EXERCISE DESCRIPTION >>
Which lines in the records below mention the word "Kilometer"? Copy each one out.
-- -- --
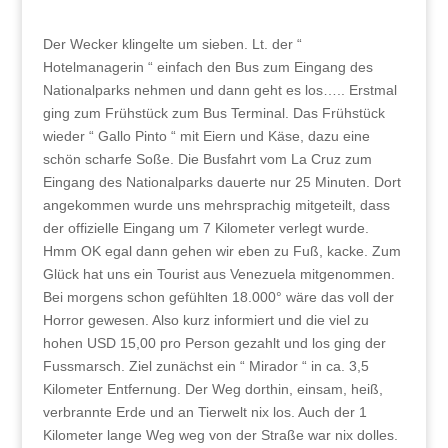
Der Wecker klingelte um sieben. Lt. der “
Hotelmanagerin “ einfach den Bus zum Eingang des
Nationalparks nehmen und dann geht es los….. Erstmal
ging zum Frühstück zum Bus Terminal. Das Frühstück
wieder “ Gallo Pinto “ mit Eiern und Käse, dazu eine
schön scharfe Soße. Die Busfahrt vom La Cruz zum
Eingang des Nationalparks dauerte nur 25 Minuten. Dort
angekommen wurde uns mehrsprachig mitgeteilt, dass
der offizielle Eingang um 7 Kilometer verlegt wurde.
Hmm OK egal dann gehen wir eben zu Fuß, kacke. Zum
Glück hat uns ein Tourist aus Venezuela mitgenommen.
Bei morgens schon gefühlten 18.000° wäre das voll der
Horror gewesen. Also kurz informiert und die viel zu
hohen USD 15,00 pro Person gezahlt und los ging der
Fussmarsch. Ziel zunächst ein “ Mirador “ in ca. 3,5
Kilometer Entfernung. Der Weg dorthin, einsam, heiß,
verbrannte Erde und an Tierwelt nix los. Auch der 1
Kilometer lange Weg weg von der Straße war nix dolles.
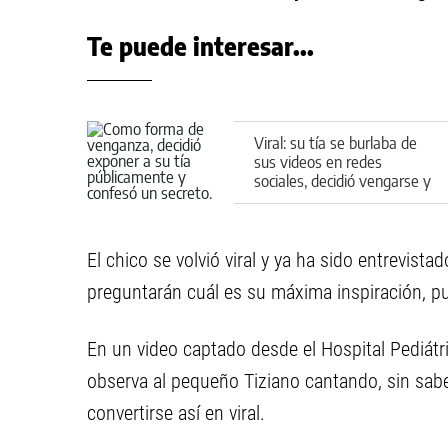
Te puede interesar...
Viral: su tía se burlaba de
sus videos en redes
sociales, decidió vengarse y
reveló su infidelidad
El chico se volvió viral y ya ha sido entrevist
preguntarán cuál es su máxima inspiración, pu
En un video captado desde el Hospital Pediátr
observa al pequeño Tiziano cantando, sin saber
convertirse así en viral.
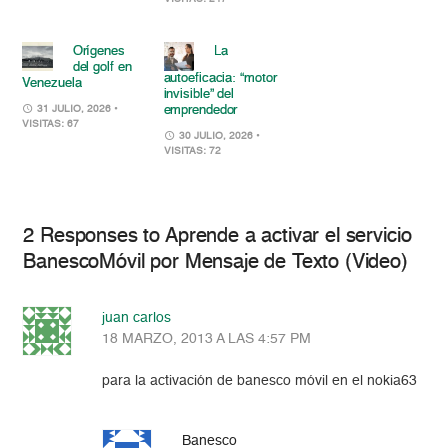
Orígenes
La
del golf en
autoeficacia: “motor
Venezuela
invisible” del
emprendedor
31 JULIO, 2026
•
VISITAS: 67
30 JULIO, 2026
•
VISITAS: 72
2 Responses to Aprende a activar el servicio
BanescoMóvil por Mensaje de Texto (Video)
juan carlos
18 MARZO, 2013 A LAS 4:57 PM
para la activación de banesco móvil en el nokia63
Banesco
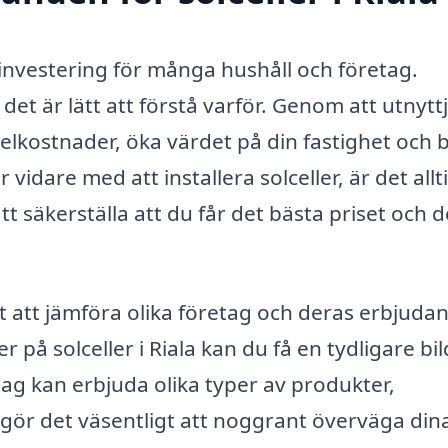
rt investering för många hushåll och företag.
det är lätt att förstå varför. Genom att utnytt
elkostnader, öka värdet på din fastighet och 
 vidare med att installera solceller, är det allt
tt säkerställa att du får det bästa priset och 
igt att jämföra olika företag och deras erbjuda
r på solceller i Riala kan du få en tydligare bil
ag kan erbjuda olika typer av produkter,
et gör det väsentligt att noggrant överväga din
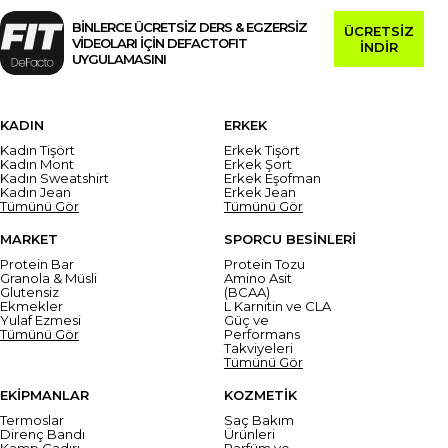
BİNLERCE ÜCRETSİZ DERS & EGZERSİZ
ÜCRETSİZ
VİDEOLARI İÇİN DEFACTOFIT
İNDİR
UYGULAMASINI
KADIN
ERKEK
Kadın Tişört
Erkek Tişört
Kadın Mont
Erkek Şort
Kadın Sweatshirt
Erkek Eşofman
Kadın Jean
Erkek Jean
Tümünü Gör
Tümünü Gör
MARKET
SPORCU BESİNLERİ
Protein Bar
Protein Tozu
Granola & Müsli
Amino Asit
Glutensiz
(BCAA)
Ekmekler
L Karnitin ve CLA
Yulaf Ezmesi
Güç ve
Tümünü Gör
Performans
Takviyeleri
Tümünü Gör
EKİPMANLAR
KOZMETİK
Termoslar
Saç Bakım
Direnç Bandı
Ürünleri
Kamp Çadırı
Parfüm ve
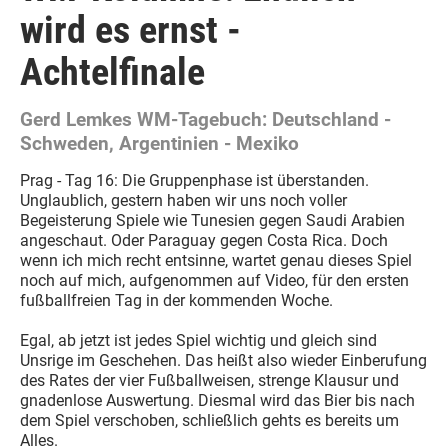
wird es ernst -
Achtelfinale
Gerd Lemkes WM-Tagebuch: Deutschland -
Schweden, Argentinien - Mexiko
Prag - Tag 16: Die Gruppenphase ist überstanden.
Unglaublich, gestern haben wir uns noch voller
Begeisterung Spiele wie Tunesien gegen Saudi Arabien
angeschaut. Oder Paraguay gegen Costa Rica. Doch
wenn ich mich recht entsinne, wartet genau dieses Spiel
noch auf mich, aufgenommen auf Video, für den ersten
fußballfreien Tag in der kommenden Woche.
Egal, ab jetzt ist jedes Spiel wichtig und gleich sind
Unsrige im Geschehen. Das heißt also wieder Einberufung
des Rates der vier Fußballweisen, strenge Klausur und
gnadenlose Auswertung. Diesmal wird das Bier bis nach
dem Spiel verschoben, schließlich gehts es bereits um
Alles.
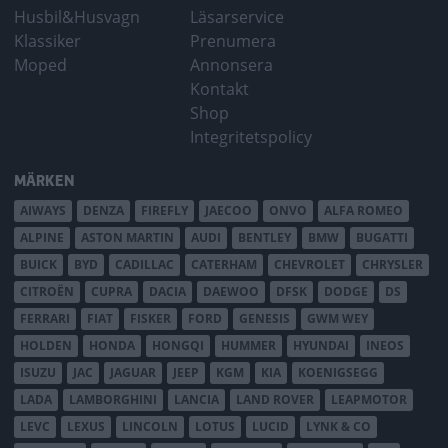
Husbil&Husvagn
Läsarservice
Klassiker
Prenumera
Moped
Annonsera
Kontakt
Shop
Integritetspolicy
MÄRKEN
AIWAYS
DENZA
FIREFLY
JAECOO
ONVO
ALFA ROMEO
ALPINE
ASTON MARTIN
AUDI
BENTLEY
BMW
BUGATTI
BUICK
BYD
CADILLAC
CATERHAM
CHEVROLET
CHRYSLER
CITROËN
CUPRA
DACIA
DAEWOO
DFSK
DODGE
DS
FERRARI
FIAT
FISKER
FORD
GENESIS
GWM WEY
HOLDEN
HONDA
HONGQI
HUMMER
HYUNDAI
INEOS
ISUZU
JAC
JAGUAR
JEEP
KGM
KIA
KOENIGSEGG
LADA
LAMBORGHINI
LANCIA
LAND ROVER
LEAPMOTOR
LEVC
LEXUS
LINCOLN
LOTUS
LUCID
LYNK & CO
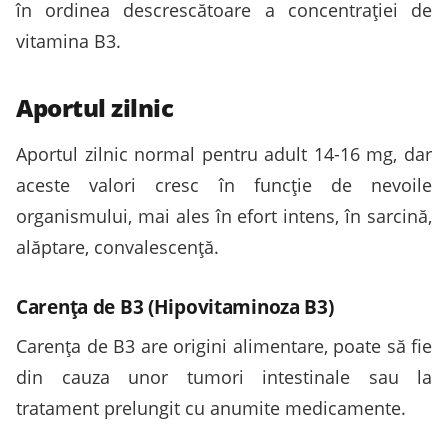
în ordinea descrescătoare a concentrației de
vitamina B3.
Aportul zilnic
Aportul zilnic normal pentru adult 14-16 mg, dar
aceste valori cresc în funcție de nevoile
organismului, mai ales în efort intens, în sarcină,
alăptare, convalescență.
Carența de B3 (Hipovitaminoza B3)
Carența de B3 are origini alimentare, poate să fie
din cauza unor tumori intestinale sau la
tratament prelungit cu anumite medicamente.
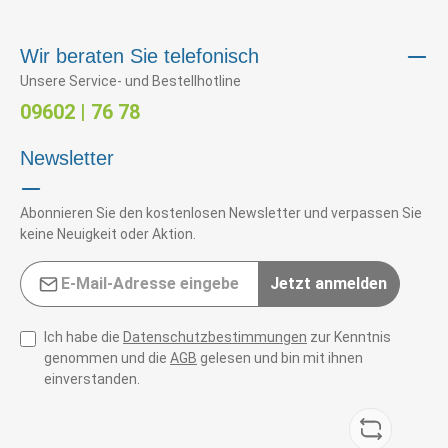
Wir beraten Sie telefonisch
Unsere Service- und Bestellhotline
09602 | 76 78
Newsletter
Abonnieren Sie den kostenlosen Newsletter und verpassen Sie
keine Neuigkeit oder Aktion.
E-Mail-Adresse*
Jetzt anmelden
Ich habe die
Datenschutzbestimmungen
zur Kenntnis
genommen und die
AGB
gelesen und bin mit ihnen
einverstanden.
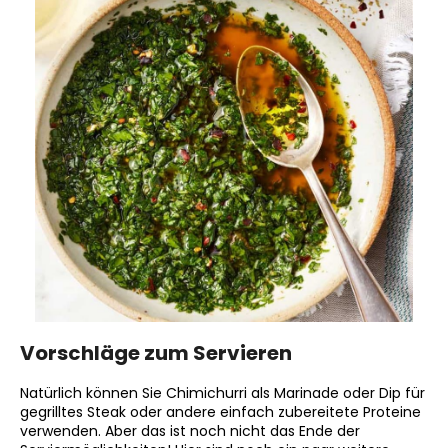
Vorschläge zum Servieren
Natürlich können Sie Chimichurri als Marinade oder Dip für
gegrilltes Steak oder andere einfach zubereitete Proteine
verwenden. Aber das ist noch nicht das Ende der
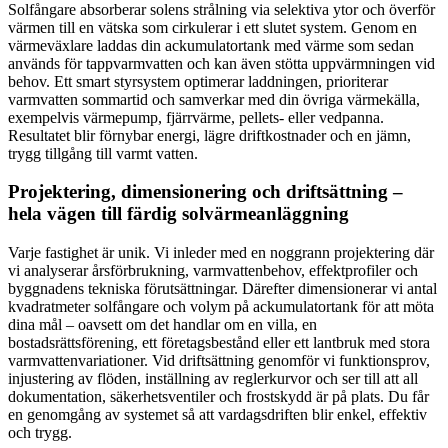
Solfångare absorberar solens strålning via selektiva ytor och överför
värmen till en vätska som cirkulerar i ett slutet system. Genom en
värmeväxlare laddas din ackumulatortank med värme som sedan
används för tappvarmvatten och kan även stötta uppvärmningen vid
behov. Ett smart styrsystem optimerar laddningen, prioriterar
varmvatten sommartid och samverkar med din övriga värmekälla,
exempelvis värmepump, fjärrvärme, pellets- eller vedpanna.
Resultatet blir förnybar energi, lägre driftkostnader och en jämn,
trygg tillgång till varmt vatten.
Projektering, dimensionering och driftsättning –
hela vägen till färdig solvärmeanläggning
Varje fastighet är unik. Vi inleder med en noggrann projektering där
vi analyserar årsförbrukning, varmvattenbehov, effektprofiler och
byggnadens tekniska förutsättningar. Därefter dimensionerar vi antal
kvadratmeter solfångare och volym på ackumulatortank för att möta
dina mål – oavsett om det handlar om en villa, en
bostadsrättsförening, ett företagsbestånd eller ett lantbruk med stora
varmvattenvariationer. Vid driftsättning genomför vi funktionsprov,
injustering av flöden, inställning av reglerkurvor och ser till att all
dokumentation, säkerhetsventiler och frostskydd är på plats. Du får
en genomgång av systemet så att vardagsdriften blir enkel, effektiv
och trygg.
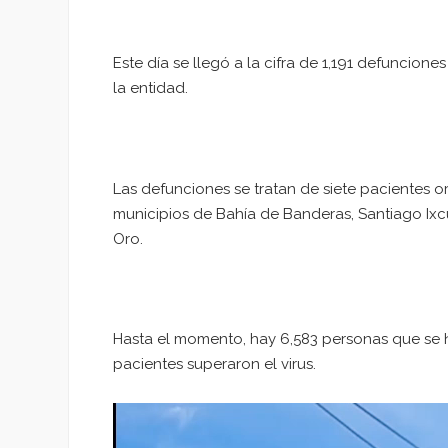
Este día se llegó a la cifra de 1,191 defuncione
la entidad.
Las defunciones se tratan de siete pacientes 
municipios de Bahía de Banderas, Santiago Ixcui
Oro.
Hasta el momento, hay 6,583 personas que se 
pacientes superaron el virus.
Reproductor
de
-- -- --
EXERCISE ANSWER >>
der offizielle Eingang um 7 Kilometer verlegt wurde.
Kilometer Entfernung. Der Weg dorthin, einsam, heiß,
Kilometer lange Weg weg von der Straße war nix dolles.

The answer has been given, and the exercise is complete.